Sensing that Beijing was no longer safe, Jin left the capital and eventually settled in the southern coastal city of Beihai, ramping up his work online.

He returned to the capital last June to renew his U.S. visa, so he’d be ready if authorities ever lifted their ban on him leaving China. Before Jin could make it to the U.S. Embassy, a dozen police intercepted him, his family said. He was taken in for questioning before being driven to the airport and forced on a plane out of town.

As the pressure grew, more than 100 members of Zion were taken in by police for questioning, the church said, a signal that authorities might be planning a bigger move against Zion.

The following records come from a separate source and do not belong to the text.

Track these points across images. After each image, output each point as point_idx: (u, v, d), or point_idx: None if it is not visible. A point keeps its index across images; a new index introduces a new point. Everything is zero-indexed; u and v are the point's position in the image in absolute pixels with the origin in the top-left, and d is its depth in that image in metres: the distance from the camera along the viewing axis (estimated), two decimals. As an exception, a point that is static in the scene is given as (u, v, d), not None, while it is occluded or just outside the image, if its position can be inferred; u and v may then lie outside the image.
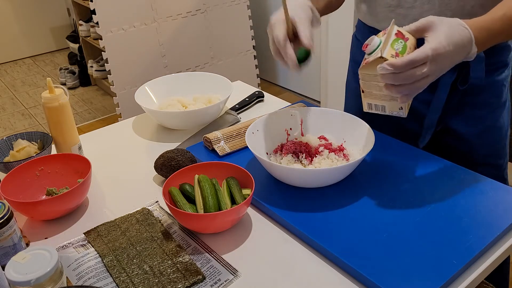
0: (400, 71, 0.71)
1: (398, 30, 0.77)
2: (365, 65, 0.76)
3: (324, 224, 0.79)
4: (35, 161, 0.93)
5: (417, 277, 0.68)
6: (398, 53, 0.74)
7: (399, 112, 0.80)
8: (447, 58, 0.74)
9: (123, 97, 2.45)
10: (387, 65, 0.71)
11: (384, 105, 0.80)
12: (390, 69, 0.71)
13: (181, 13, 2.52)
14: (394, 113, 0.80)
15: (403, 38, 0.75)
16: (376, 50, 0.75)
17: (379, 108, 0.81)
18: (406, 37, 0.76)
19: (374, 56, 0.74)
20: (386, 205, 0.83)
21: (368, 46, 0.76)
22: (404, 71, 0.71)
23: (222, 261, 0.75)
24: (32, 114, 3.33)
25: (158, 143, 1.13)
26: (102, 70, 3.43)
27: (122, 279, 0.72)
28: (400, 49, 0.74)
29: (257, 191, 0.87)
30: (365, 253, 0.72)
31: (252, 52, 2.88)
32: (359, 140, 0.93)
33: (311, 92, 3.18)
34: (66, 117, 0.99)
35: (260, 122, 0.98)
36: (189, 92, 1.26)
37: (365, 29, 1.09)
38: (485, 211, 0.80)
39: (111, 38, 2.34)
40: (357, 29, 1.15)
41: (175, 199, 0.83)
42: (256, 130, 0.96)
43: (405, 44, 0.75)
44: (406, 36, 0.76)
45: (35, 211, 0.84)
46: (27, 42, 4.27)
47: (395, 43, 0.75)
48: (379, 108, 0.81)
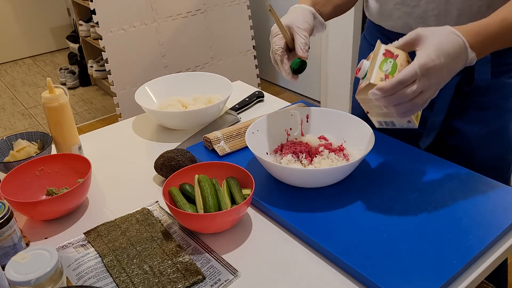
0: (391, 94, 0.71)
1: (385, 49, 0.75)
2: (359, 91, 0.77)
3: (324, 224, 0.79)
4: (35, 161, 0.93)
5: (417, 277, 0.68)
6: (387, 75, 0.73)
7: (409, 125, 0.79)
8: (440, 71, 0.71)
9: (123, 97, 2.45)
10: (377, 90, 0.71)
11: (392, 121, 0.79)
12: (379, 94, 0.71)
13: (181, 13, 2.52)
14: (405, 125, 0.79)
15: (392, 56, 0.74)
16: (366, 76, 0.75)
17: (389, 124, 0.81)
18: (396, 54, 0.74)
19: (364, 83, 0.74)
20: (386, 205, 0.83)
21: (359, 71, 0.76)
22: (394, 92, 0.71)
23: (222, 261, 0.75)
24: (32, 114, 3.33)
25: (158, 143, 1.13)
26: (102, 70, 3.43)
27: (122, 279, 0.72)
28: (389, 69, 0.73)
29: (257, 191, 0.87)
30: (365, 253, 0.72)
31: (252, 52, 2.88)
32: (359, 140, 0.93)
33: (311, 92, 3.18)
34: (66, 117, 0.99)
35: (260, 122, 0.98)
36: (189, 92, 1.26)
37: (373, 28, 1.08)
38: (485, 211, 0.80)
39: (111, 38, 2.34)
40: (366, 28, 1.14)
41: (175, 199, 0.83)
42: (256, 130, 0.96)
43: (395, 62, 0.74)
44: (395, 54, 0.74)
45: (35, 211, 0.84)
46: (27, 42, 4.27)
47: (383, 64, 0.73)
48: (389, 124, 0.81)
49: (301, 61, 0.86)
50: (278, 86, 3.45)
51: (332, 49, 2.84)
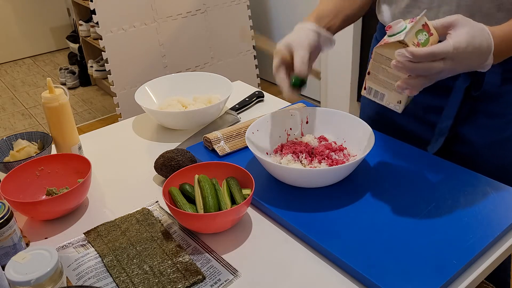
0: (418, 61, 0.70)
1: (426, 22, 0.74)
2: (382, 45, 0.74)
3: (324, 224, 0.79)
4: (35, 161, 0.93)
5: (417, 277, 0.68)
6: (419, 43, 0.71)
7: (395, 106, 0.77)
8: (464, 60, 0.73)
9: (123, 97, 2.45)
10: (407, 51, 0.69)
11: (384, 94, 0.77)
12: (409, 56, 0.70)
13: (181, 13, 2.52)
14: (391, 105, 0.78)
15: (428, 31, 0.73)
16: (398, 34, 0.72)
17: (377, 96, 0.79)
18: (431, 32, 0.74)
19: (395, 39, 0.71)
20: (386, 205, 0.82)
21: (391, 27, 0.73)
22: (422, 61, 0.70)
23: (222, 261, 0.75)
24: (32, 114, 3.33)
25: (158, 143, 1.13)
26: (102, 70, 3.43)
27: (122, 279, 0.72)
28: (422, 40, 0.72)
29: (257, 191, 0.87)
30: (365, 253, 0.72)
31: (252, 52, 2.88)
32: (360, 140, 0.93)
33: (311, 92, 3.19)
34: (66, 117, 0.99)
35: (260, 122, 0.98)
36: (189, 92, 1.26)
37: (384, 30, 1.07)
38: (485, 211, 0.80)
39: (111, 38, 2.34)
40: (378, 30, 1.14)
41: (175, 199, 0.83)
42: (256, 130, 0.96)
43: (428, 38, 0.73)
44: (431, 31, 0.74)
45: (35, 211, 0.84)
46: (27, 42, 4.27)
47: (419, 33, 0.72)
48: (378, 95, 0.79)
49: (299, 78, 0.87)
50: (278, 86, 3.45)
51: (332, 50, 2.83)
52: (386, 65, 0.75)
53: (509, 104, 0.97)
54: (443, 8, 0.91)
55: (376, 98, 0.79)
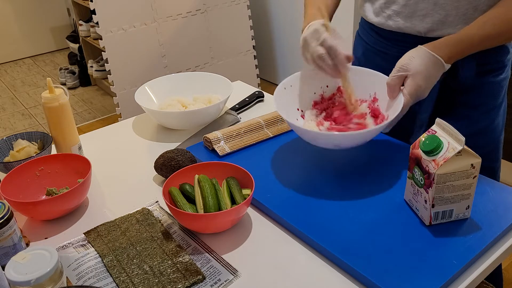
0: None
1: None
2: (443, 165, 0.72)
3: (324, 224, 0.79)
4: (35, 161, 0.93)
5: (417, 277, 0.68)
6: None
7: (464, 213, 0.78)
8: (426, 89, 0.88)
9: (123, 97, 2.45)
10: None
11: (452, 209, 0.77)
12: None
13: (181, 13, 2.52)
14: (460, 215, 0.78)
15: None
16: (441, 151, 0.74)
17: (445, 216, 0.77)
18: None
19: (451, 153, 0.72)
20: (386, 205, 0.82)
21: (421, 143, 0.78)
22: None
23: (222, 261, 0.75)
24: (32, 114, 3.33)
25: (158, 143, 1.13)
26: (102, 70, 3.42)
27: (122, 279, 0.72)
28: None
29: (257, 191, 0.87)
30: (365, 253, 0.72)
31: (252, 52, 2.88)
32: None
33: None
34: (66, 117, 0.99)
35: (294, 77, 1.00)
36: (189, 92, 1.26)
37: (366, 26, 1.11)
38: (485, 211, 0.80)
39: (111, 38, 2.34)
40: (360, 26, 1.16)
41: (175, 199, 0.83)
42: (289, 85, 0.99)
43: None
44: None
45: (35, 211, 0.84)
46: (27, 42, 4.27)
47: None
48: (445, 215, 0.77)
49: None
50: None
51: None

Preparations at the church for possible arrests were already under way. A few years earlier, Pastor Long was dispatched to pursue a doctorate of theology in the U.S., in part so he could continue to lead hybrid services from abroad if other Zion leaders were arrested.

In one of their final conversations last year, Long had a pointed question for Jin: What if the church’s worst-case scenario came to pass, and Zion’s entire team was thrown in jail?

“Hallelujah,” Long said Jin responded. “A new wave of revival will follow.”

Freedom fight

Drexel shows a photo taken with her father during her college graduation in 2015. Moriah Ratner for WSJ

Within hours of Jin’s arrest in October, scores of others involved with Zion were rounded up in a coordinated police campaign across the country. Less than 48 hours later, the church’s faithful gathered online for Sunday services. Long struck a note of defiance.

He likened Jin to Dietrich Bonhoeffer, a German pastor and anti-Nazi dissident who left the safety of the U.S. to return to Germany in 1939, only to be arrested and executed a few years later.

During the service, a video was broadcast of Jin and others singing a hymn adapted from a poem Bonhoeffer wrote shortly before his execution.

In Washington, Drexel got to work lobbying the U.S. government to push for her father’s release. Secretary of State Marco Rubio condemned the crackdown and demanded China let the pastor go.

Weeks later, Drexel was told her father’s case was included in a briefing packet for Trump ahead of his meeting with Xi in South Korea. She said it was her understanding that the president ultimately didn’t raise the issue.

Members of Congress of both political parties have continued to offer support, passing resolutions criticizing China’s actions and urging Trump to prioritize securing the release of Jin and other people it says have been wrongfully jailed in China.

The most encouraging sign for Jin’s family came at the conclusion of Trump’s state visit to China last week, when the president told reporters he believed Xi was considering letting the pastor go.

“The fact that the president feels optimistic about getting my father out was just so incredible, like a miracle for us to hear,” Drexel said.

It isn’t known when Jin will stand trial or the defense he will be able to mount. Some attorneys representing him and others from Zion have had their legal licenses revoked or suspended, according to Jin’s family and a lawyer familiar with the case, in what Zion has called the Chinese government’s trampling of the rule of law.

From his cell, Jin has sought to energize his congregants, reminding them of ideals that have outlasted political regimes for centuries as he defies Xi’s pursuit of total ideological control.

“The Lord calls us to be overcomers, giving us the courage that David had when he faced Goliath,” Jin wrote in a letter shortly after his arrest. “May this persecution, like the thorns that afflicted Paul, sharpen our courage and make our faith as solid as a rock.”